L’image du producteur qui roule sur l’or, qui s’est fait construire un domaine à Charlevoix, ou qui s’est acheté un appartement à Paris ne correspondrait pas à la réalité, toujours selon Louise Lamarre.

«Les producteurs sont des gens qui roulent à crédit, affirme-t-elle. Je ne parle pas des quatre ou cinq gros qui s’en sont mis plein les poches, mais de la majorité, de ceux qui ont hypothéqué leur maison deux fois et qui sont constamment sur la brèche. Le système actuel les oblige à tricher et les institutions le savent. Tout ce monde-là se tient les coudes bien serrés et constitue une caste impossible à pénétrer.»

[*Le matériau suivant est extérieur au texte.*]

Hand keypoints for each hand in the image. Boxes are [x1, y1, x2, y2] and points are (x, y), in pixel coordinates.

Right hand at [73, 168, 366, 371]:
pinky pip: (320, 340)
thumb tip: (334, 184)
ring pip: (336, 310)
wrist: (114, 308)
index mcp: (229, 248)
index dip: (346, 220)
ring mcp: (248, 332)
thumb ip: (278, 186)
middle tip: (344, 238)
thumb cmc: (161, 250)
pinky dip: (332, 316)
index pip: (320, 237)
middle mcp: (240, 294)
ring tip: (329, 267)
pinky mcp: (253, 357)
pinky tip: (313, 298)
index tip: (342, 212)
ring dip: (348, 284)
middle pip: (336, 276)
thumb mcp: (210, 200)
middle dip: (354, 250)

Louise Lamarre est d’accord avec Fabienne Larouche sur une chose: le système actuel ne favorise nullement les créateurs. «Le gros bout du bâton, il est entre les mains des télédiffuseurs, dit-elle. Sans promesse de diffusion, un projet ne verra pas le jour. Les télédiffuseurs ont donc le pouvoir de décider de ce qui sera ou non créé au Québec.» Dans un tel contexte, on comprend pourquoi le réseau de contacts est si important.

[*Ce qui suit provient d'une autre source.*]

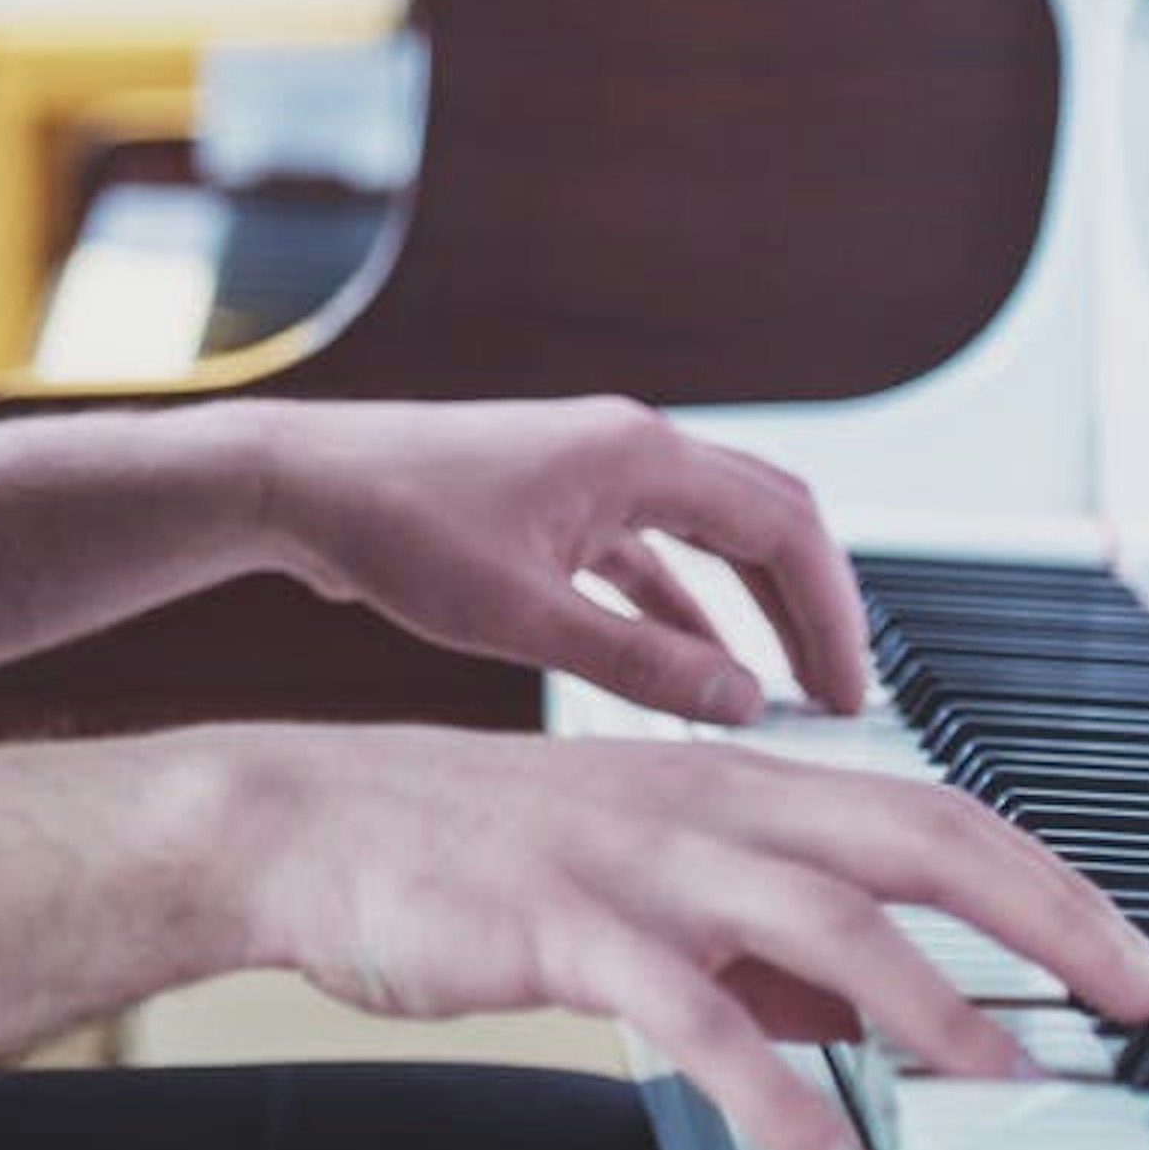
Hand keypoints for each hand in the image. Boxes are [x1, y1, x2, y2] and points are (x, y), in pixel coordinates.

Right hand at [220, 723, 1148, 1149]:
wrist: (311, 822)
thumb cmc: (476, 852)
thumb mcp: (648, 876)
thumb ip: (769, 940)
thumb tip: (891, 1007)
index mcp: (734, 783)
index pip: (929, 813)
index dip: (1044, 878)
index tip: (1131, 951)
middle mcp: (706, 804)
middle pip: (914, 841)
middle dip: (1045, 918)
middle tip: (1139, 996)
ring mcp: (639, 860)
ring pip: (824, 918)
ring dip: (934, 1004)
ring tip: (1014, 1083)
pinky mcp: (566, 927)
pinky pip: (694, 1016)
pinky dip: (775, 1095)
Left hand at [258, 397, 870, 723]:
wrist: (298, 485)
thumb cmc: (391, 525)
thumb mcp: (523, 617)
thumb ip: (640, 662)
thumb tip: (741, 701)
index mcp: (638, 455)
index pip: (785, 528)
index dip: (831, 613)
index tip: (850, 689)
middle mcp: (627, 448)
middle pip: (766, 520)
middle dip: (812, 606)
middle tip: (843, 692)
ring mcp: (593, 469)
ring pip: (713, 535)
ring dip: (755, 605)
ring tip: (786, 686)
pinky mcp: (558, 500)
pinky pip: (653, 552)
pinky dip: (687, 605)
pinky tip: (699, 665)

Autre anomalie de ce système: la production indépendante y est totalement découragée.
Faites l’exercice. Tournez un documentaire avec votre propre argent et essayez d’obtenir une petite subvention pour la postproduction. Impossible. Maintenant, proposez une idée à un producteur. Si votre idée l’intéresse, il convaincra un télédiffuseur de s’engager (une lettre suffit). Le producteur décrochera alors un montant d’argent pour le développement, montant qui permettra d’écrire un synopsis. Malheur! À la lecture du synopsis, le télédiffuseur n’est plus intéressé. Le projet tombe à l’eau mais personne n’est obligé de rembourser la subvention au développement. En d’autres mots, le gouvernement a préféré investir dans un projet qui ne se réalisera pas plutôt que dans un film qui était déjà tourné.

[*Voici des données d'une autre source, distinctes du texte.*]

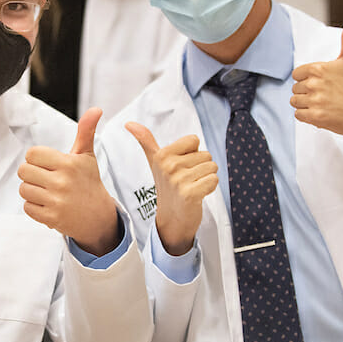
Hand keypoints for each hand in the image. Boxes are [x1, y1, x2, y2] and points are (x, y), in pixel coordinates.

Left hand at [18, 108, 119, 255]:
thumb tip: (96, 109)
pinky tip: (47, 204)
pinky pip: (27, 207)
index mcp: (68, 164)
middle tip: (45, 178)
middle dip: (31, 174)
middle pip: (24, 171)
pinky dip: (34, 206)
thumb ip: (86, 131)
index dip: (36, 158)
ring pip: (24, 189)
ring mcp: (56, 201)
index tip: (47, 164)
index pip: (32, 154)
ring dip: (31, 190)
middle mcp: (62, 182)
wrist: (98, 216)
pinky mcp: (51, 218)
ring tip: (46, 191)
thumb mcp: (86, 156)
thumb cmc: (88, 182)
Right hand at [126, 123, 217, 255]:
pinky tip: (198, 195)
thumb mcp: (155, 162)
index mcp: (161, 155)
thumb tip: (129, 123)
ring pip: (212, 167)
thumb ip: (145, 141)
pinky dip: (210, 188)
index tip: (181, 167)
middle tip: (187, 180)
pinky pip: (213, 180)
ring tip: (192, 186)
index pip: (194, 139)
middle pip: (205, 154)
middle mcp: (168, 166)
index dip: (192, 153)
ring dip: (206, 178)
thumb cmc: (167, 187)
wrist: (172, 219)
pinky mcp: (190, 194)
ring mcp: (178, 181)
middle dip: (200, 167)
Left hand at [289, 16, 342, 144]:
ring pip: (295, 102)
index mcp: (319, 68)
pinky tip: (323, 113)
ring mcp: (315, 101)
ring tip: (324, 104)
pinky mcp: (316, 117)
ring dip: (306, 105)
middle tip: (327, 95)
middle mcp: (315, 83)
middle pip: (295, 88)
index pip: (297, 74)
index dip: (307, 79)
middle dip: (307, 92)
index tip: (323, 83)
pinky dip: (307, 116)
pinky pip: (298, 115)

Va-t-on se mettre à plaindre les «pôôôvres» producteurs maintenant? Pas du tout. En fait, on se demande ce qu’ils attendent pour faire le ménage de leur porcherie. La santé de notre télévision en dépend.

Le Mur des lamentations

Petit mot sur le Gala de l’ADISQ.

Le public achète des disques et des billets de spectacles. Il subventionne, par ses impôts, l’industrie du disque et du spectacle. Il subventionne Radio-Canada qui diffuse le Gala de l’ADISQ. Il paye cinquante sous l’appel pour voter pour l’interprète de l’année en nomination au Gala de l’ADISQ. Et quand il s’assoit tranquillement devant son téléviseur pour regarder un gala censé le divertir, qu’est-ce qu’il entend? Luc Plamondon, couvert de prix, qui se plaint de ne pas avoir remporté celui de la SOCAN. Yvon Deschamps, Félix à la main, qui se plaint d’avoir un simple d’esprit dans sa catégorie. Pierre Rodrigue, président de l’ADISQ, qui se plaint du sort réservé aux humoristes. Ce n’est plus un gala, c’est le Mur des lamentations. Et c’est vraiment désagréable.

Zapping

• Festival Hitchcock

Pour souligner le centenaire de la naissance d’Alfred Hitchcock, Télé-Québec présente H comme… Hitchcock (dimanche 7 novembre à 21 h), un portrait du maître du suspense qui a profondément marqué l’histoire du cinéma. Ce documentaire américain, dans lequel on verra des extraits de films personnels inédits, donne le coup d’envoi à une mini-rétrospective Hitchcock qui durera tout le mois de novembre. Au programme: Psychose (lundi 8 novembre, 20 h); Les Oiseaux (mardi 9 novembre, 20 h); Pas de printemps pour Marnie (samedi 13 novembre, 21 h 30); Fenêtre sur cour (lundi 15 novembre, 20 h); Frénésie (mardi 16 novembre, 20 h); Sueurs froides (samedi 20 novembre, 21 h); Mais qui a tué Harry? (lundi 22 novembre, 20 h); Le Rideau déchiré (mardi 23 novembre, 20 h); La Corde (samedi 27 novembre, 21 h). Télé-Québec.